Lessons from Zimbabwe are enough to show that sojourners follow the path of repression to their own peril. Freedom of speech and expression should never be taken away from people. In the neighbouring country, people raise their voices at the risk of their own lives and those of their loved ones. When our leaders stop looking for labels but solutions for our problems, then people would not go to the streets. Addressing Parliament recently, President Mbeki argued that these demonstrations may not be an immediate threat but if left to persist may be a threat to the future sustainability of democracy in this country (more like they would expose the ANC for its lack of sensitivity to the poor). This is a very strange line of thinking that supposes that expression of anger and discontent by the masses of our people is a threat to democracy. The awkward logic underpinning this thought process being that democracy stands firmer where the people are silent, where they see no evil and speak no evil. This is a paranoid act of insecurity which is in keeping with a presidency that thrives on the ‘denialism’ of everything that is important. Recently the very same president was quoted as saying there is no serious unemployment problem in South Africa, castigating COSATU and the SACP for raising alarms around the issue. When Earthlife Africa raised concerns about the possibility of high radiation at the nuclear reactor at Pelindaba, the president called them alarmists and their suggestions “impermissible” and promised legislative curbs against such “whistle blowing”. The gag on information and freedom of speech is constantly under threat, with the recent media blackout of the ‘Oil-gate scandal’ joining the list of examples. In a press statement, alliance partners COSATU and SACP expressed dismay with “government's over-reaction to protest actions by members of some of our poorest communities over the past three weeks”, suggesting that “instead of listening and talking to the people, who are demanding basic services and legitimate rights, and addressing their concerns, the government seems to want to criminalise them”.

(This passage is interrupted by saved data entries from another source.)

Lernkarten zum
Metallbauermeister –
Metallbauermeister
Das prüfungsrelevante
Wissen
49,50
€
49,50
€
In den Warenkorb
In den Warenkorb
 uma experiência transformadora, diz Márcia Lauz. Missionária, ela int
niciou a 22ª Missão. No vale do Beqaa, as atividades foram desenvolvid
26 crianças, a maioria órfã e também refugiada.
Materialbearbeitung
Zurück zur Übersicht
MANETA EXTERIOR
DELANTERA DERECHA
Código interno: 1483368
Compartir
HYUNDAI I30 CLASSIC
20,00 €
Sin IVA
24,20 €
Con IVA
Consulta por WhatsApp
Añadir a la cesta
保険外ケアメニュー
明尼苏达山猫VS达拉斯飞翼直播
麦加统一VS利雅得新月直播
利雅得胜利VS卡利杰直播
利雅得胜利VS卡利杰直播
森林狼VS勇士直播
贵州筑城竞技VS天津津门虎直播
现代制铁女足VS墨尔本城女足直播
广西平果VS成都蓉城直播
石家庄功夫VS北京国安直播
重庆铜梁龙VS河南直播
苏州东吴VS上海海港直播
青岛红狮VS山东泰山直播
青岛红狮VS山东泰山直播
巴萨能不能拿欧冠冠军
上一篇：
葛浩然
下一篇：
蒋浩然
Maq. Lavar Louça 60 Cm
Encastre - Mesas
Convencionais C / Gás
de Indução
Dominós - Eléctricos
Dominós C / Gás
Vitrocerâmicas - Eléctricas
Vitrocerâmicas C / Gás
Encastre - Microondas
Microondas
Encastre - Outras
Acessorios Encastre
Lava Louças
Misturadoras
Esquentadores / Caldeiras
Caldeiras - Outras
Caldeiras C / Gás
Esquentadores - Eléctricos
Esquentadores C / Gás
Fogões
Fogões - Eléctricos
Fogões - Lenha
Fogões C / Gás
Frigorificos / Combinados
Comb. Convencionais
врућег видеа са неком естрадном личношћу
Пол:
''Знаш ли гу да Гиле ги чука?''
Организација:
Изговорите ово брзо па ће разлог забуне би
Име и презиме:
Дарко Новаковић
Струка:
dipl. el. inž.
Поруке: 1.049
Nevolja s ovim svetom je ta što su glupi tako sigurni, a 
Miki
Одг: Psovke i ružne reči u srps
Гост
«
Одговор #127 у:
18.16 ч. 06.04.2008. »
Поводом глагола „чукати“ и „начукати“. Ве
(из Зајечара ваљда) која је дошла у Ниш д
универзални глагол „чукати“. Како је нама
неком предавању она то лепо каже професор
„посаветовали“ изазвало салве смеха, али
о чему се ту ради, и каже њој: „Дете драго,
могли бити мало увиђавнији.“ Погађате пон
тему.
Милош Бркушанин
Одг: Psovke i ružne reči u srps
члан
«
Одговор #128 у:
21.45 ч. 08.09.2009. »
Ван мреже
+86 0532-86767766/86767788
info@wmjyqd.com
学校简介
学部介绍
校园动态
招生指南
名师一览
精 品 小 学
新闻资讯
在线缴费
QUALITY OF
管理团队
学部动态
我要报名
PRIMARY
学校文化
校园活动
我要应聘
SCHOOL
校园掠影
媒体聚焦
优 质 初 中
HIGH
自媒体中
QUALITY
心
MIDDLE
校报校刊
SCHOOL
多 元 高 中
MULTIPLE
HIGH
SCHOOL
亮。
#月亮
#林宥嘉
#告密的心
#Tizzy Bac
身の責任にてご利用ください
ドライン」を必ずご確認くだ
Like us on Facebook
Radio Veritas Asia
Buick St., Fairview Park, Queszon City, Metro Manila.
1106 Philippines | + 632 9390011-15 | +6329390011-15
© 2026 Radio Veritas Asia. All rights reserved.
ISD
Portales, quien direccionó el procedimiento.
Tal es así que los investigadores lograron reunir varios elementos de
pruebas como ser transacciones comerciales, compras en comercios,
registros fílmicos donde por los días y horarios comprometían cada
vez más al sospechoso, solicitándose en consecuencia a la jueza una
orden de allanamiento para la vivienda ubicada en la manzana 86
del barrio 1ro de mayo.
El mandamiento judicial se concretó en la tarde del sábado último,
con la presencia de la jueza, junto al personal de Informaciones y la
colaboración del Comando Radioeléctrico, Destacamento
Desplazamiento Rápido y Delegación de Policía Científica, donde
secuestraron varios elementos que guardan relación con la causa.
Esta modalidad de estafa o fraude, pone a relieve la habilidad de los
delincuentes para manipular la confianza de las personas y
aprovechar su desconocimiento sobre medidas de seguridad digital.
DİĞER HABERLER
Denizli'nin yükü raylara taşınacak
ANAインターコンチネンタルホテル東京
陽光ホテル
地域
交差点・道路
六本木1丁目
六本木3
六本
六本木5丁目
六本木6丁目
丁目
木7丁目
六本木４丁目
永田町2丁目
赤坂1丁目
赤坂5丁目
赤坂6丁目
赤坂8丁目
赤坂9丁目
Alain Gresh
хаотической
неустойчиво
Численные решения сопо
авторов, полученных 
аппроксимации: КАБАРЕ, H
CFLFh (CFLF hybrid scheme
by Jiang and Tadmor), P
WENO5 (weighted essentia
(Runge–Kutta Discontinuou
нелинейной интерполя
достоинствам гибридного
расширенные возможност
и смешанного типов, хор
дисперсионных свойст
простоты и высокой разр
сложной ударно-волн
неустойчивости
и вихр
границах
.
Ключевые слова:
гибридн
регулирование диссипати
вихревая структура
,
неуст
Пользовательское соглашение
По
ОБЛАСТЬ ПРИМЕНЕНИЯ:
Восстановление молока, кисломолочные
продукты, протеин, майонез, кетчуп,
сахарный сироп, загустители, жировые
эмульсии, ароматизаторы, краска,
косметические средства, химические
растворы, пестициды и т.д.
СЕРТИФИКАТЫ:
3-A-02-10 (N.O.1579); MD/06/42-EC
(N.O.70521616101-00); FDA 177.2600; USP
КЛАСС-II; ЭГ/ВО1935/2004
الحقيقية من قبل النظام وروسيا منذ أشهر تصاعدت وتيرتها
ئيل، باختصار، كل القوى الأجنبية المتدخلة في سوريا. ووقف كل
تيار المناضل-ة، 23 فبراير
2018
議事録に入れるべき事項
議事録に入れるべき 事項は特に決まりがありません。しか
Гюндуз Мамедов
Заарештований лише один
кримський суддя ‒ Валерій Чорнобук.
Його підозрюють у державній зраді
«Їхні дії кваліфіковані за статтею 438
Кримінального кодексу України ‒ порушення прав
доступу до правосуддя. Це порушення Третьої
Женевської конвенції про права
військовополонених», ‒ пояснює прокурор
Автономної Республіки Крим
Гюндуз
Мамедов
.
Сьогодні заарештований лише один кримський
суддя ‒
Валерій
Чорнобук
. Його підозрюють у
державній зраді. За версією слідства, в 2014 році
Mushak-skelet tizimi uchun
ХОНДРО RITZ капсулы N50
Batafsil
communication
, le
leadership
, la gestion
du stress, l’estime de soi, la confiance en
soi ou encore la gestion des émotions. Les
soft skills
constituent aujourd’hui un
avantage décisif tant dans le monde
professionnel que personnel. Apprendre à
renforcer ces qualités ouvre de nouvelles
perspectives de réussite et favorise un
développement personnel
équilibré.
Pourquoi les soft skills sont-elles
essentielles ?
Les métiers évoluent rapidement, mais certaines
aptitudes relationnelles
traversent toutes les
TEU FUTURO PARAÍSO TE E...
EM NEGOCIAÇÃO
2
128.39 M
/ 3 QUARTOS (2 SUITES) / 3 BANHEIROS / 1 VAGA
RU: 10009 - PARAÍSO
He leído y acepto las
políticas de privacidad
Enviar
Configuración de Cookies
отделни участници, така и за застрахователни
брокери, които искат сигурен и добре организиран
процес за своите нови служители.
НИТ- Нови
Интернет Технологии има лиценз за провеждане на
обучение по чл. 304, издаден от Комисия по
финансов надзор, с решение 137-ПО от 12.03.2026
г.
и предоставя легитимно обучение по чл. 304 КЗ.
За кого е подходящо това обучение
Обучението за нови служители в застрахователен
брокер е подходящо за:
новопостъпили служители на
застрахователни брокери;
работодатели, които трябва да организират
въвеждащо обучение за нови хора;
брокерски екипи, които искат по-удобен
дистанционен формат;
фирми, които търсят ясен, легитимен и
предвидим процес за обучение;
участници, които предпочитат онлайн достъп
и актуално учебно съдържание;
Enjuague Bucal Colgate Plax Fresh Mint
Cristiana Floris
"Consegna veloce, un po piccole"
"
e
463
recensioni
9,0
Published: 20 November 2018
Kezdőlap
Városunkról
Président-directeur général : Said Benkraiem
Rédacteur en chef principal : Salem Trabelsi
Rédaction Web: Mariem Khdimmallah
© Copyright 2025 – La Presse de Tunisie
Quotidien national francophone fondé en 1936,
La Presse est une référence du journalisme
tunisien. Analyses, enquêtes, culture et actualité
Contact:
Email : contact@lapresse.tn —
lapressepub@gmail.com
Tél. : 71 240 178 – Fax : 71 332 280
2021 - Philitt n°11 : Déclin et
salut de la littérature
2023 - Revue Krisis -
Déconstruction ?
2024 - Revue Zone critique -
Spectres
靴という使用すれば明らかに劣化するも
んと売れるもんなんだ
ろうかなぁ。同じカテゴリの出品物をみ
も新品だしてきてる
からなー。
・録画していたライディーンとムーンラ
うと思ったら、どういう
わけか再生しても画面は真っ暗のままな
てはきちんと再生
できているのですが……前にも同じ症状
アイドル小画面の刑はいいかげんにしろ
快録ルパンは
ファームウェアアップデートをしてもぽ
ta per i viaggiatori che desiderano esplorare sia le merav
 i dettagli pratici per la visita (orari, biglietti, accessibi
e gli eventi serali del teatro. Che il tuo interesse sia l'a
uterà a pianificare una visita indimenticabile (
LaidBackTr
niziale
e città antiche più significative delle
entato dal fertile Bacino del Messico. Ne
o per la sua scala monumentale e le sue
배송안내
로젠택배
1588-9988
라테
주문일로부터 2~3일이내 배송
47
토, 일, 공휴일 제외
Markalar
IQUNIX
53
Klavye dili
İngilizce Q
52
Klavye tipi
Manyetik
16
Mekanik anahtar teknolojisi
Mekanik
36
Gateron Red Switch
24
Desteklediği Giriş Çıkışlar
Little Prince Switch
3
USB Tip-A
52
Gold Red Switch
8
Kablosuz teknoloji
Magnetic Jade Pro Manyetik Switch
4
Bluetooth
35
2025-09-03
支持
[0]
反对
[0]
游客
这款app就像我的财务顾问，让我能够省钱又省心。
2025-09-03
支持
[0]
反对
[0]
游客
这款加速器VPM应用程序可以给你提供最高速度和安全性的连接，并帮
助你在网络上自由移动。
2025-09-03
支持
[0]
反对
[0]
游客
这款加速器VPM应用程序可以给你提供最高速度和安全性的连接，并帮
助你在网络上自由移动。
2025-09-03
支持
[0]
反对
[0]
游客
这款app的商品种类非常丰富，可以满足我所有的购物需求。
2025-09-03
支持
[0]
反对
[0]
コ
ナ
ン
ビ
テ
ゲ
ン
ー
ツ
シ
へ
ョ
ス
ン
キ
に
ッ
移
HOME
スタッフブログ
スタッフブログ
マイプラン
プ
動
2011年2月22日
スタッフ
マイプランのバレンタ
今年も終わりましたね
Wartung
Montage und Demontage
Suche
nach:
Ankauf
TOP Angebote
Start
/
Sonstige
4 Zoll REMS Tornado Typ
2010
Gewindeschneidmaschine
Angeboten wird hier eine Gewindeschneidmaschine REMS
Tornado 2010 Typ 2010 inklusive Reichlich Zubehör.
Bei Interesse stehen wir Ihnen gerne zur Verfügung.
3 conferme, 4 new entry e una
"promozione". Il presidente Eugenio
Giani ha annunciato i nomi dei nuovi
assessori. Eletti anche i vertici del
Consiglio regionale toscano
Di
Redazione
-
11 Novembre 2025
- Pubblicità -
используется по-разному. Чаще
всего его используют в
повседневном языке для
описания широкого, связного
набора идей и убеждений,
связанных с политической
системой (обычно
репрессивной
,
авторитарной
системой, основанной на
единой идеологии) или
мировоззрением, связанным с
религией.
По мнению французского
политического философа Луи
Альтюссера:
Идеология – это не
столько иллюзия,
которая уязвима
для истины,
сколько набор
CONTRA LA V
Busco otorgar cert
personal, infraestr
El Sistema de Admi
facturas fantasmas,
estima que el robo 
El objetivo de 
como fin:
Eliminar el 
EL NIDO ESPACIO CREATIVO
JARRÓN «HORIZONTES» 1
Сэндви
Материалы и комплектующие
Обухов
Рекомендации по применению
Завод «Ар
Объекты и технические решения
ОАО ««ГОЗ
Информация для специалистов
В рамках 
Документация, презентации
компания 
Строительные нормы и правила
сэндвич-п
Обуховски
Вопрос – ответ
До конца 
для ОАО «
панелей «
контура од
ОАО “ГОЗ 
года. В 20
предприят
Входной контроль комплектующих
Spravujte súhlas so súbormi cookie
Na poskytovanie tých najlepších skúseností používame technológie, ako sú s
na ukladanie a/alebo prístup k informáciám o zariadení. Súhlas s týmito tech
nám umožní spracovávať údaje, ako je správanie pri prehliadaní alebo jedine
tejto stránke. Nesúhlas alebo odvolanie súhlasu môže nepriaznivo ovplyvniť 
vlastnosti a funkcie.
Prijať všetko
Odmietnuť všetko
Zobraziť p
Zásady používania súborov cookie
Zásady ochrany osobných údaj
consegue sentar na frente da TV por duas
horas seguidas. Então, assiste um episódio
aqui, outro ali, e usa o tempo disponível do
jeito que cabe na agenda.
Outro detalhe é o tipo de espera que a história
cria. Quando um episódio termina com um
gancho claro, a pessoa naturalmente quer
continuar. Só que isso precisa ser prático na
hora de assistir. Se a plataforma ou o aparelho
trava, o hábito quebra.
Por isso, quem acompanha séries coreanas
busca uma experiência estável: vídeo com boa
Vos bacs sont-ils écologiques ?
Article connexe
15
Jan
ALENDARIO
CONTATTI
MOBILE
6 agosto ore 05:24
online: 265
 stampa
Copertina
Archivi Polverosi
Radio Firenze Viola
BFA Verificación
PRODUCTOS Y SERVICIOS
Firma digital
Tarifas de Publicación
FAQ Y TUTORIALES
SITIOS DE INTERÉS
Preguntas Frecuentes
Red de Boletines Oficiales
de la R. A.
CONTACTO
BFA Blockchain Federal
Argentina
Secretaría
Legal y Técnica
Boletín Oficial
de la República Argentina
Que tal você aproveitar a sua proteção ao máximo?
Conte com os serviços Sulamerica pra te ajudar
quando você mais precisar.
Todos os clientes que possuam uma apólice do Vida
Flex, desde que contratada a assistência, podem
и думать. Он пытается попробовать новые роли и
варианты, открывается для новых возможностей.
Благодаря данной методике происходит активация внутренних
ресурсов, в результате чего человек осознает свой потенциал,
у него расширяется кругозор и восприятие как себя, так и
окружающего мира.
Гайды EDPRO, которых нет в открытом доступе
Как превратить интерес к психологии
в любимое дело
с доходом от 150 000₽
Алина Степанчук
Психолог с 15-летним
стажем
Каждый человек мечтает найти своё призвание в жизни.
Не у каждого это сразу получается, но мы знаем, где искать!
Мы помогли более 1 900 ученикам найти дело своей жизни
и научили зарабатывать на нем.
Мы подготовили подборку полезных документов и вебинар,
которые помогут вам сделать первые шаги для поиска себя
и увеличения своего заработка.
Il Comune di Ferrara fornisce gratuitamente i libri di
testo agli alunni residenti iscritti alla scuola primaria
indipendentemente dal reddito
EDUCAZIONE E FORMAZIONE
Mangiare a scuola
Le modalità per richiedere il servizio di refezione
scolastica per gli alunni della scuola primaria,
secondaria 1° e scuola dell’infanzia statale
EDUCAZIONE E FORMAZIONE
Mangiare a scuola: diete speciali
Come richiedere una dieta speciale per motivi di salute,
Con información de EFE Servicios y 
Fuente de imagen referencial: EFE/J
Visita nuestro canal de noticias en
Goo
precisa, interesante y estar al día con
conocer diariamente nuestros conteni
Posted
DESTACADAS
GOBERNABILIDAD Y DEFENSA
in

Let’s say there is indeed a third force working in South Africa; who are the likely sources? If we read the threat to democratic stability to mean ‘threat to the political control by the ANC’, there are therefore two sources of this ‘third force’. Firstly, the extreme left tendency (unfortunately imprisoned by dogma and orthodoxy, whose capacity to provide positive and practical solutions to the problems our people find themselves in remains suspect) represented by COSATU and the SACP. Secondly, the arrogant extreme rightwing tendency that is both ignorant and irresponsible (characterized by people who conveniently choose to pretend that South Africa does not have an unjust past and that we can just move on). The indication from the government allegations seem to point to the minor alliance partners COSATU and SACP as the third force. In a recent book on Mbeki, Gumede argued that the marriage of convenience among these alliance partners has overstayed its usefulness, suggesting that as Mbeki consolidates his win in the battle of the soul of the ANC, the SACP owes it to its faithful followers to win the battle of the soul of the government. Are the erstwhile alliance partners COSATU and SACP the third force? Does Mbeki interpret the alliance partners’ support of the protest action by the poorest of the poor (and its announcement of an impending strike on June 27) as part of a strategic withdrawal from the alliance and building strong coalitions with the progressive left-inclined groups and community-based organizations? Delivery issues must be engaged with as part of the public dialogue, and it is government’s duty to address them rather than castigate and criminalize those that dare speak out. Evil thrives when people do not speak out, and in a world where capacity and budget always come in the way of delivery, some bit of street action might help.

J. B. Karumbidza, Economic History and Development Studies Programme, UKZN.